[Dataset entries]
▽

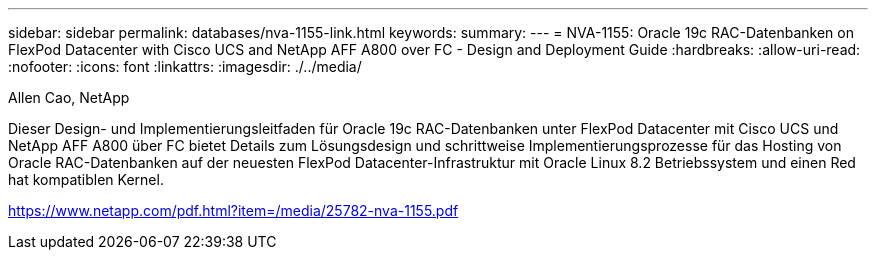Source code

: ---
sidebar: sidebar 
permalink: databases/nva-1155-link.html 
keywords:  
summary:  
---
= NVA-1155: Oracle 19c RAC-Datenbanken on FlexPod Datacenter with Cisco UCS and NetApp AFF A800 over FC - Design and Deployment Guide
:hardbreaks:
:allow-uri-read: 
:nofooter: 
:icons: font
:linkattrs: 
:imagesdir: ./../media/


Allen Cao, NetApp

Dieser Design- und Implementierungsleitfaden für Oracle 19c RAC-Datenbanken unter FlexPod Datacenter mit Cisco UCS und NetApp AFF A800 über FC bietet Details zum Lösungsdesign und schrittweise Implementierungsprozesse für das Hosting von Oracle RAC-Datenbanken auf der neuesten FlexPod Datacenter-Infrastruktur mit Oracle Linux 8.2 Betriebssystem und einen Red hat kompatiblen Kernel.

link:https://www.netapp.com/pdf.html?item=/media/25782-nva-1155.pdf["https://www.netapp.com/pdf.html?item=/media/25782-nva-1155.pdf"^]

△

PROBLEM STATEMENT:
Tell how many lines of the data above include the string "html", with no other text in the answer.

WRITTEN RESPONSE:
2